The Usual morning commute in Brooklyn got an unexpected visitor yesterday: Mayor Bloomberg, standing at a Linden Blvd. Bus stop, waiting for the B13.
The mayor was spending some quality time with Annie Davis, Health Department security guard, whose union wanted him to sample a slice of life with one of its members.
“We don’t have sick days. We don’t get paid for holidays. It’s not even so much our wages, it’s the benefits,” said Davis, a 54-year-old mother of six.
Davis makes $11.75 an hour, with no medical benefits for her asthma inhaler.

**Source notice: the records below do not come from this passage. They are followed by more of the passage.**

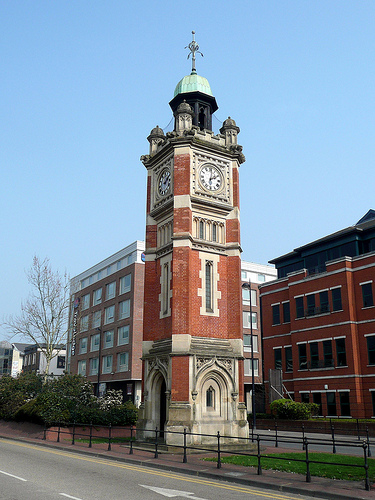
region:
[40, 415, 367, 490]
black metal fence surrounding old courtyard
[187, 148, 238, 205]
clock in tower old white and brown brick building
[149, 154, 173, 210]
side view of clock surrounded by grey cement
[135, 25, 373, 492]
old clock tower and court yard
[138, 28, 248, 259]
top of brick tower with at least two clock faces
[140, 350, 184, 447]
cement doorway to old clock tower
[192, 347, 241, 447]
window in old clock tower surrounded by decorative cement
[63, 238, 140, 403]
front of white and tan building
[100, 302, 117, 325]
window in tan building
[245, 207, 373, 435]
brown building with white trim and black top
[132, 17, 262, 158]
a building with a pointy spot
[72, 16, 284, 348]
a building with a clock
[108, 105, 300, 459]
a tower with a clock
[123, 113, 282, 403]
a tower wtih two clocks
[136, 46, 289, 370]
a brick building with two clocks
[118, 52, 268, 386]
a building with two clocks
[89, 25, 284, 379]
a building with two outside clocks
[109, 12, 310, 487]
a tall brick building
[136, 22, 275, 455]
a tall brick building with a pointy top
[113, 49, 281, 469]
a brick tower with windows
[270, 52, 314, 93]
part of the sky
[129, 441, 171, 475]
edge of a road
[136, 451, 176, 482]
edge of a road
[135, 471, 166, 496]
part of an arrow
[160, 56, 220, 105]
building's roof is blue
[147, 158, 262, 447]
the building is red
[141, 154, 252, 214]
2 clocks on building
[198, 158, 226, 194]
clock has black roman numerals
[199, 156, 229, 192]
clock is round shaped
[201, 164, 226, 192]
clock's hands are black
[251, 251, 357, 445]
building beside other building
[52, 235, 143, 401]
building behind other building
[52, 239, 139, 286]
top level of building is white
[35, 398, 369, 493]
metal railing beside building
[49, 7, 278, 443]
a tower in front a building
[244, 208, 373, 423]
a red building in front a tower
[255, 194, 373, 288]
roof of building is black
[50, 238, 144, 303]
roof of building is white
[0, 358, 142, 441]
bushes in front a building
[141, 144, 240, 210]
two clocks on a tower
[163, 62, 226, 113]
a small dome on top of tower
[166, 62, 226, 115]
dome is color green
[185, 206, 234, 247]
two small windows under a clock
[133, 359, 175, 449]
front door of tower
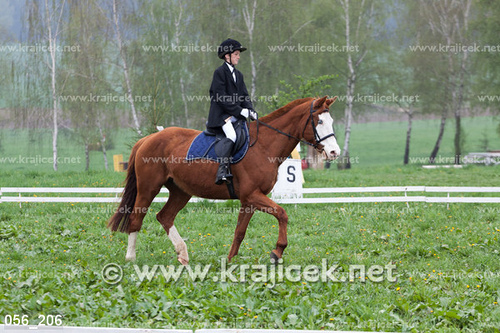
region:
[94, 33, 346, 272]
person riding a horse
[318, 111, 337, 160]
white face on brown horse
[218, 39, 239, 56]
black helmet rider is wearing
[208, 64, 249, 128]
black coat rider is wearing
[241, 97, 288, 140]
black reins the rider is holding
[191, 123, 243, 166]
blue blanket under the saddle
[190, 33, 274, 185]
woman is wearing a black and white outfit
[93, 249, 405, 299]
Website address is advertised on the watermark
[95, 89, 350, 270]
Horse is trotting through the grass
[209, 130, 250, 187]
Rider is wearing long black boots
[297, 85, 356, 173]
Horse has white fur on its nose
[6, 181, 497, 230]
White and short fence runs along the background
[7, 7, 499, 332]
watermark appears all over the picture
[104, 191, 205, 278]
Horse has white fur on its rear legs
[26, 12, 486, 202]
Tall birch trees are seen behind the horse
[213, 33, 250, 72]
Rider wearing a large black helmet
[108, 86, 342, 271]
a brown horse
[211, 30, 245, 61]
a black hat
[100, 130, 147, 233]
a hairy tail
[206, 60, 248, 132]
a black coat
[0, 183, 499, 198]
the track for horses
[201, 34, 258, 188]
a lady on the horse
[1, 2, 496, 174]
trees in the field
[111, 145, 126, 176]
an orange object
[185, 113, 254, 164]
a blue saddle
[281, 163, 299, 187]
the number five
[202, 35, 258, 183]
a woman riding a horse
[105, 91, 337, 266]
a brown and white horse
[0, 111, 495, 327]
a large green pasture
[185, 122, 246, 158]
blue cloth under the saddle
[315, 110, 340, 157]
white snout of the horse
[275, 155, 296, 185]
sign with a black 's'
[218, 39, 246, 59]
a black riding helmet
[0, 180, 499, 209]
small white fence in the pasture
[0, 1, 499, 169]
a row of trees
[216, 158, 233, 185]
black boot on the woman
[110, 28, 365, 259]
woman riding a horse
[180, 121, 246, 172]
blue blanket on horse back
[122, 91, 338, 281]
brown horse with white on face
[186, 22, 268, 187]
woman wearing black hat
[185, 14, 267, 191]
woman wearing black boots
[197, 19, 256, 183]
woman wearing black coat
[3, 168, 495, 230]
small white picket fence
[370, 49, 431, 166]
skinny tree with leaves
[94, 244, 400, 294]
website on picture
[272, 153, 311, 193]
white sign with black letter S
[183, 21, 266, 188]
woman sitting on a horse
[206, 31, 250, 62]
woman wearing a black hat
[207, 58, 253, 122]
woman wearing a black jacket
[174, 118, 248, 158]
blue blanket under the saddle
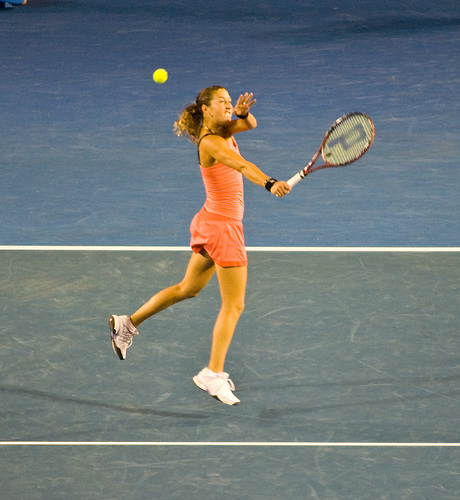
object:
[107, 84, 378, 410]
woman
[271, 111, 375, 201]
racket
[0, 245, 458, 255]
line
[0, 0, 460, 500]
court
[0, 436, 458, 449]
line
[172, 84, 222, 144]
hair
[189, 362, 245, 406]
foot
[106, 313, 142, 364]
foot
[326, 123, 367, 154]
letter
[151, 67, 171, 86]
ball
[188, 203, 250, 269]
shorts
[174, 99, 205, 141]
pony tail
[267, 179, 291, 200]
hand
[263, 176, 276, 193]
band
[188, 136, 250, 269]
outfit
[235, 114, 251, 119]
band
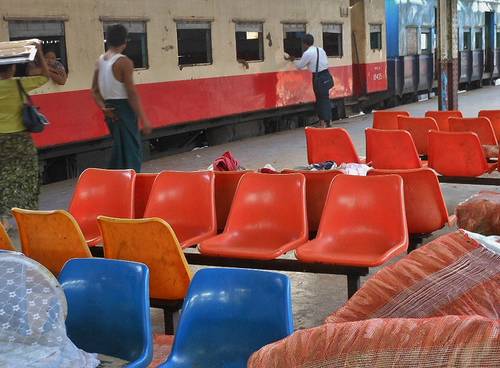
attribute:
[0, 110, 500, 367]
area — for sitting, for waiting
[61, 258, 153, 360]
chair — blue, unoccupied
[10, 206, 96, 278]
chair — orange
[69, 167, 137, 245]
chair — red, orange, unoccupied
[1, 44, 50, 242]
woman — carrying something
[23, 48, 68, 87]
person — leaning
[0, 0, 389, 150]
train car — red, white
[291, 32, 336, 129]
man — talking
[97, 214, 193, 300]
seat — orange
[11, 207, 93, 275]
seat — orange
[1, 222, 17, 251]
seat — orange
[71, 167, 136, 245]
seat — orange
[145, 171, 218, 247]
seat — orange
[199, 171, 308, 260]
seat — orange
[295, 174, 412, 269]
seat — orange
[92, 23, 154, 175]
person — walking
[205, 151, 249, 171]
pile — clothes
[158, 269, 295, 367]
seat — blue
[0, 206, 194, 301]
three seats — orange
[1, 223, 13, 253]
chair — orange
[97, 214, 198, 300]
chair — orange, unoccupied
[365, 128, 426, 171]
chair — unoccupied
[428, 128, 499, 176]
chair — unoccupied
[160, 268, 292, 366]
chair — blue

Her union, SEIU Local 32BJ, wants a better deal as it prepares to endorse a candidate for mayor. To get its blessing, the union persuaded the two leading contenders to walk in its members’ shoes.
Davis is one of 1,100 guards at 20 city agencies who work for private contractor Allied Barton, which said in a statement that the compensation is “comparable” to other like firms.

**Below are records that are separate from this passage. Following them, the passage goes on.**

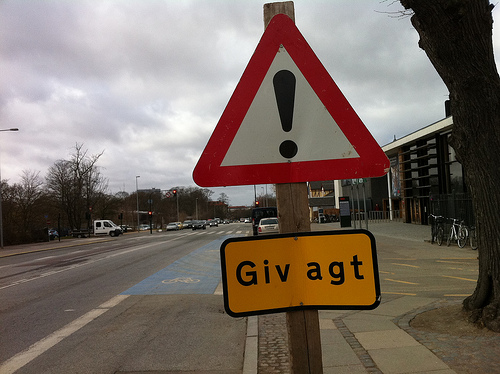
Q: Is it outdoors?
A: Yes, it is outdoors.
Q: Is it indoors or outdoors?
A: It is outdoors.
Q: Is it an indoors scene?
A: No, it is outdoors.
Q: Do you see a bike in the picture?
A: Yes, there is a bike.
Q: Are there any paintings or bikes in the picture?
A: Yes, there is a bike.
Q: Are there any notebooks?
A: No, there are no notebooks.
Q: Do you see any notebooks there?
A: No, there are no notebooks.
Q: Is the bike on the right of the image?
A: Yes, the bike is on the right of the image.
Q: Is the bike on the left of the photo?
A: No, the bike is on the right of the image.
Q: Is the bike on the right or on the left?
A: The bike is on the right of the image.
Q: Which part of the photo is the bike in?
A: The bike is on the right of the image.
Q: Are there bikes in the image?
A: Yes, there is a bike.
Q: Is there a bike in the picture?
A: Yes, there is a bike.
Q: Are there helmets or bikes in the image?
A: Yes, there is a bike.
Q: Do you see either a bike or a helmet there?
A: Yes, there is a bike.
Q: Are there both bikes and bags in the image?
A: No, there is a bike but no bags.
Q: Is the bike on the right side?
A: Yes, the bike is on the right of the image.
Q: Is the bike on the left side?
A: No, the bike is on the right of the image.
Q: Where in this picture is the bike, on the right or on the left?
A: The bike is on the right of the image.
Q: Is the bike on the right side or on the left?
A: The bike is on the right of the image.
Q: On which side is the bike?
A: The bike is on the right of the image.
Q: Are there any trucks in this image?
A: Yes, there is a truck.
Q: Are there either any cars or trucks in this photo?
A: Yes, there is a truck.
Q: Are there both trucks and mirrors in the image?
A: No, there is a truck but no mirrors.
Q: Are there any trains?
A: No, there are no trains.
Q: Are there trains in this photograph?
A: No, there are no trains.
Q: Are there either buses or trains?
A: No, there are no trains or buses.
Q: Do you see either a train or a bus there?
A: No, there are no trains or buses.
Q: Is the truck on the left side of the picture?
A: Yes, the truck is on the left of the image.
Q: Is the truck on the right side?
A: No, the truck is on the left of the image.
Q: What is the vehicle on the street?
A: The vehicle is a truck.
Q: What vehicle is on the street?
A: The vehicle is a truck.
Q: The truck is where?
A: The truck is on the street.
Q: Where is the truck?
A: The truck is on the street.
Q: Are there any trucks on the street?
A: Yes, there is a truck on the street.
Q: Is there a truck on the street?
A: Yes, there is a truck on the street.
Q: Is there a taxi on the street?
A: No, there is a truck on the street.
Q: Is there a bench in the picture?
A: No, there are no benches.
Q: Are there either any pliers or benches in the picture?
A: No, there are no benches or pliers.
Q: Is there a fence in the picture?
A: No, there are no fences.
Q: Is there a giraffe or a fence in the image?
A: No, there are no fences or giraffes.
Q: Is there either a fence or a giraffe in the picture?
A: No, there are no fences or giraffes.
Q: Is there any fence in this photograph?
A: No, there are no fences.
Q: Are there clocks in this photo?
A: No, there are no clocks.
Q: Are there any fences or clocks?
A: No, there are no clocks or fences.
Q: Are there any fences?
A: No, there are no fences.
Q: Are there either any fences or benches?
A: No, there are no fences or benches.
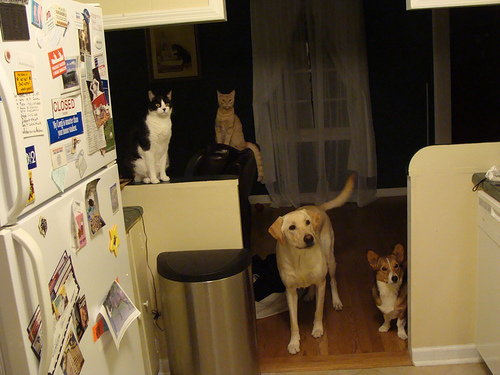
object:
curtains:
[251, 0, 375, 205]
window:
[272, 103, 318, 132]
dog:
[367, 244, 409, 338]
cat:
[123, 88, 176, 184]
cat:
[213, 89, 263, 184]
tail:
[249, 143, 264, 182]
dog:
[267, 170, 355, 355]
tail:
[322, 174, 357, 209]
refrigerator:
[0, 4, 146, 374]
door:
[1, 2, 118, 222]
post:
[19, 94, 42, 135]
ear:
[367, 248, 379, 267]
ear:
[393, 245, 406, 262]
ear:
[270, 216, 284, 241]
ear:
[302, 209, 326, 231]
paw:
[379, 324, 389, 331]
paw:
[399, 330, 408, 340]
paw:
[289, 340, 302, 354]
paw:
[310, 324, 325, 337]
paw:
[334, 300, 343, 308]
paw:
[150, 178, 161, 185]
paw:
[162, 176, 173, 183]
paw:
[144, 179, 150, 183]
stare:
[381, 265, 400, 274]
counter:
[122, 168, 255, 358]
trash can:
[158, 248, 258, 373]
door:
[0, 166, 140, 373]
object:
[72, 205, 86, 249]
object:
[76, 214, 93, 254]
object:
[93, 278, 139, 353]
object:
[47, 99, 84, 141]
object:
[45, 48, 68, 77]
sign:
[51, 99, 76, 119]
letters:
[52, 99, 58, 112]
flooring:
[251, 194, 406, 373]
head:
[375, 253, 408, 286]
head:
[281, 213, 319, 252]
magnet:
[16, 71, 34, 92]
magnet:
[32, 3, 41, 27]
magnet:
[39, 218, 46, 234]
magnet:
[107, 229, 124, 252]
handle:
[0, 66, 33, 222]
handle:
[8, 229, 55, 373]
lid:
[156, 249, 252, 284]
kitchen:
[122, 144, 499, 373]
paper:
[108, 178, 119, 217]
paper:
[54, 165, 67, 192]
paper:
[89, 72, 109, 128]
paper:
[59, 335, 84, 374]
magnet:
[6, 51, 12, 62]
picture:
[144, 24, 201, 84]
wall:
[386, 1, 424, 153]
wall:
[409, 144, 471, 365]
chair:
[225, 145, 258, 192]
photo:
[59, 61, 80, 87]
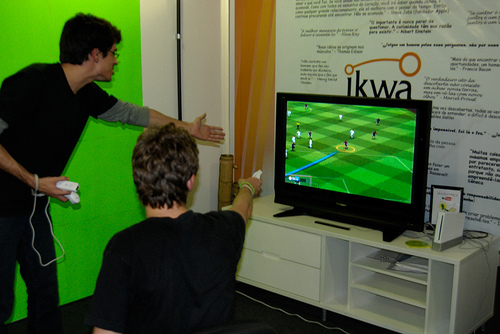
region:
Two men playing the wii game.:
[38, 35, 253, 319]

The union is threatening to strike this month if they can’t get a better deal.
Bloomberg wouldn’t take sides, telling reporters later that “the mayor should not be involved between a union and a company’s business negotiations.”

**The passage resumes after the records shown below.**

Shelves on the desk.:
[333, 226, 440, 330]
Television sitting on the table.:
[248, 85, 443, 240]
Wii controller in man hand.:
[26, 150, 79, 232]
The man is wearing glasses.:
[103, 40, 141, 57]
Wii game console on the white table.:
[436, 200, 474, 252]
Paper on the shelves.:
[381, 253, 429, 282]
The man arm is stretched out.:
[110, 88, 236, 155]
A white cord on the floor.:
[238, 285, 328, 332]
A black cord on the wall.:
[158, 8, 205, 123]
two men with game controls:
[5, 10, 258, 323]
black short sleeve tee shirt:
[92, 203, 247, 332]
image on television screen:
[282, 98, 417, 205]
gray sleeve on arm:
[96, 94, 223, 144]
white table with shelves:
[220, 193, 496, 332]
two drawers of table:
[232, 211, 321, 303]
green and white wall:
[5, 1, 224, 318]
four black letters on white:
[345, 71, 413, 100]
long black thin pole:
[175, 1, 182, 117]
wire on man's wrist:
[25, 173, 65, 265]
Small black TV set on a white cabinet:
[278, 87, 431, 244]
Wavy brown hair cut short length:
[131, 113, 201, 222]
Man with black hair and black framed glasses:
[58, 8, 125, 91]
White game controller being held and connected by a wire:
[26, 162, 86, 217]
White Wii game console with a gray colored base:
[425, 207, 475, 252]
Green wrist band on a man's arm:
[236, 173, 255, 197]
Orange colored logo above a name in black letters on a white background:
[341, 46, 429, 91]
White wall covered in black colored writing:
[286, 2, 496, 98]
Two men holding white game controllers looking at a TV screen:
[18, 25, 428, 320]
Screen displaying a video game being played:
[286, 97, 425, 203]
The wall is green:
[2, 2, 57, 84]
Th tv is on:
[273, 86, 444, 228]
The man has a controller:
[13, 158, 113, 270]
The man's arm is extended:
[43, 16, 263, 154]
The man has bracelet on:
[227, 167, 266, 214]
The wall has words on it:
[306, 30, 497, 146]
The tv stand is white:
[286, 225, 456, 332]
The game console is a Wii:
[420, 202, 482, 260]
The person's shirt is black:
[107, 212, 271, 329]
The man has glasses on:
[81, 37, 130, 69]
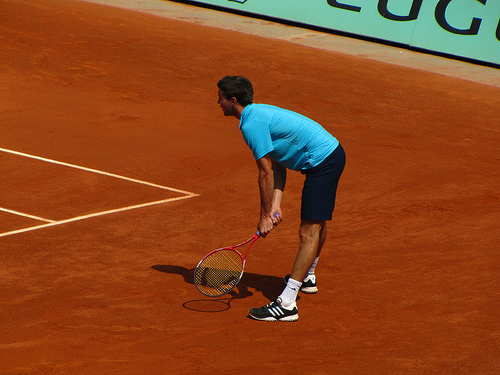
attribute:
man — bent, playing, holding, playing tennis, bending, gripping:
[185, 77, 370, 350]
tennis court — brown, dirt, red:
[21, 29, 171, 332]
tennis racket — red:
[182, 229, 268, 304]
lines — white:
[80, 208, 105, 231]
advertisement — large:
[395, 6, 484, 62]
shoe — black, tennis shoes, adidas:
[247, 294, 290, 327]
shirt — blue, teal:
[243, 98, 323, 172]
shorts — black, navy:
[298, 156, 344, 221]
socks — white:
[276, 274, 303, 307]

He was more cautious than City Controller William Thompson, who last week spent time at the Brooklyn Municipal Building with guard Lateef Rivers, 25.
Thompson said he would push city subcontractors to pay a living wage and provide health care – in part so workers like Rivers didn’t end up in city hospital emergency rooms.
Mike Fishman, president of 32BJ, said, “Anyone who wants to be mayor should know firsthand how hard it is to make ends meet in New York City.”